- SELECTION:

--

- Based on: Hidden Places by Lynn Austin
- Teleplay by: Robert Tate Miller
- Directed by: Yelena Lanskaya
- Starring: Sydney Penny; Jason Gedrick; Barry Corbin; Tom Bosley; Shirley Jones;
- Music by: Roger Bellon
- Country of origin: United States
- Original language: English

Production
- Executive producers: Larry Levinson; Robert Halmi Jr.;
- Producers: Albert T. Dickerson III; Jeff Kloss;
- Cinematography: James W. Wrenn
- Editor: Jan Popiden
- Running time: 86 minutes
- Production companies: Hallmark Entertainment; Alpine Medien Productions; Larry Levinson Productions;

Original release
- Network: Hallmark Channel
- Release: January 28, 2006

= Hidden Places =

2006 television film by Yelena Lanskaya

Hidden Places is a 2006 American romantic drama television film directed by Yelena Lanskaya from a teleplay by Robert Tate Miller, based on the 2001 novel of the same name by Lynn Austin. It stars Sydney Penny and Jason Gedrick, with Barry Corbin, Tom Bosley, and Shirley Jones in supporting roles. It follows a widowed mother who must bring in the harvest before the bank forecloses on her family's home.

--

- SHORT EXERCISE A: According to the film summary, on what network was Hidden Places first released?
- SHORT EXERCISE B: Please rewrite the film summary from "Original release" to "her family's home.", with "wheat crop" in place of "harvest".

- A block of data:
--

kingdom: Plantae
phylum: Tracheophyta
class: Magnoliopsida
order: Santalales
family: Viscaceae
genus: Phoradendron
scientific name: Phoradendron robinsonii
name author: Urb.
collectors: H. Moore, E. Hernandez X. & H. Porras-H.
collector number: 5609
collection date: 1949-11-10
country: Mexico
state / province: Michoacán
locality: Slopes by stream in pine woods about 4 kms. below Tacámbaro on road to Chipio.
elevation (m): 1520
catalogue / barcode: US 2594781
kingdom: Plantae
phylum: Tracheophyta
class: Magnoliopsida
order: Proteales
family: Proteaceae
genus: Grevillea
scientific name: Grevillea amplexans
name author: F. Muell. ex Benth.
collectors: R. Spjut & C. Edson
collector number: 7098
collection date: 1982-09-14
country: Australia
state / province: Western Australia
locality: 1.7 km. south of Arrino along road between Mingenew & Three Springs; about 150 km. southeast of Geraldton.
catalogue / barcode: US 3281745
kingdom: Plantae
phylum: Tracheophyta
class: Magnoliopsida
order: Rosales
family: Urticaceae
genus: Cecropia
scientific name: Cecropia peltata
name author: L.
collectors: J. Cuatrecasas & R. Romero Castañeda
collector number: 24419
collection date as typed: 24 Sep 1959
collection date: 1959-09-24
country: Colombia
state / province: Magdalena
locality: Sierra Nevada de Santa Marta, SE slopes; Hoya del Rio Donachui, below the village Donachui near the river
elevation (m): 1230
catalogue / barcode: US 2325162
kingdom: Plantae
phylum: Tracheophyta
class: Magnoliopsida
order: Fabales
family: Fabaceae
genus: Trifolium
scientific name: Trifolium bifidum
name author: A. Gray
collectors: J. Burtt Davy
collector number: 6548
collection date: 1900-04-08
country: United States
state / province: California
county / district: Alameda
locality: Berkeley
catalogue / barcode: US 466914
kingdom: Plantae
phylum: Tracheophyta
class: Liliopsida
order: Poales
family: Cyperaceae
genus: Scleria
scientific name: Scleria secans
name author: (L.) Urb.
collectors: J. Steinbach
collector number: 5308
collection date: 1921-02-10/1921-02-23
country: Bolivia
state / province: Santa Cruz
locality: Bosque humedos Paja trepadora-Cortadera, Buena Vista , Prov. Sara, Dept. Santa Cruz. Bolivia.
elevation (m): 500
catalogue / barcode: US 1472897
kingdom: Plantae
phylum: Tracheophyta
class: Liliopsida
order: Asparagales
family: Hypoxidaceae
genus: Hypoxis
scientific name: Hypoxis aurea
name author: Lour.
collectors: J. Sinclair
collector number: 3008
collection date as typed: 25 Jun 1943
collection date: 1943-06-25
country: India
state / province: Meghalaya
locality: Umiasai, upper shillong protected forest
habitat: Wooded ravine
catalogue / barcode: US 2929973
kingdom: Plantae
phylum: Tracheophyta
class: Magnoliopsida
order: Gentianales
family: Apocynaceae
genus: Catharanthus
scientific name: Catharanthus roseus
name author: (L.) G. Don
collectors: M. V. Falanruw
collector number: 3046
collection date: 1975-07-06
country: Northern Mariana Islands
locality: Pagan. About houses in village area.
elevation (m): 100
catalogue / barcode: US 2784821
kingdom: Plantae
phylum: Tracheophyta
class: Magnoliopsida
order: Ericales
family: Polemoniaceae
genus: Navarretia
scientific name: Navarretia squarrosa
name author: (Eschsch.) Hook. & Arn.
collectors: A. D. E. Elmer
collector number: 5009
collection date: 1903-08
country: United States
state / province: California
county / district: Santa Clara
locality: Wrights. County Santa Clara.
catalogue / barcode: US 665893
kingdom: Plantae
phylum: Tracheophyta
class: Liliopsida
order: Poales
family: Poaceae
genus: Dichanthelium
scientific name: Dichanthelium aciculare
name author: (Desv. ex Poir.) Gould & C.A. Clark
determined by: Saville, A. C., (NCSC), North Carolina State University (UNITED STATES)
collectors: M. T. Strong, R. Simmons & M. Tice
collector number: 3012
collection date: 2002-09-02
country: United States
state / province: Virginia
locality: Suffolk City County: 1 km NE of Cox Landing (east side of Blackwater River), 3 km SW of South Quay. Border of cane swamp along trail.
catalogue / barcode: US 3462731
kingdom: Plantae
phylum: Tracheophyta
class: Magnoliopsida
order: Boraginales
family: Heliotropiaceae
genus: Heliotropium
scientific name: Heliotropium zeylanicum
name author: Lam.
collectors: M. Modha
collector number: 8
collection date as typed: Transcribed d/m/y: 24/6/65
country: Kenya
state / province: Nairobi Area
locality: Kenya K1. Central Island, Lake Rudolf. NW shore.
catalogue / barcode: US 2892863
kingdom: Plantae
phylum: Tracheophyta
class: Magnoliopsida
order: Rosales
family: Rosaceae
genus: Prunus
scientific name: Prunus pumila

--

- TASK OUTPUT A: Hallmark Channel

- TASK OUTPUT B:
Original release
- Network: Hallmark Channel
- Release: January 28, 2006

= Hidden Places =

2006 television film by Yelena Lanskaya

Hidden Places is a 2006 American romantic drama television film directed by Yelena Lanskaya from a teleplay by Robert Tate Miller, based on the 2001 novel of the same name by Lynn Austin. It stars Sydney Penny and Jason Gedrick, with Barry Corbin, Tom Bosley, and Shirley Jones in supporting roles. It follows a widowed mother who must bring in the wheat crop before the bank forecloses on her family's home.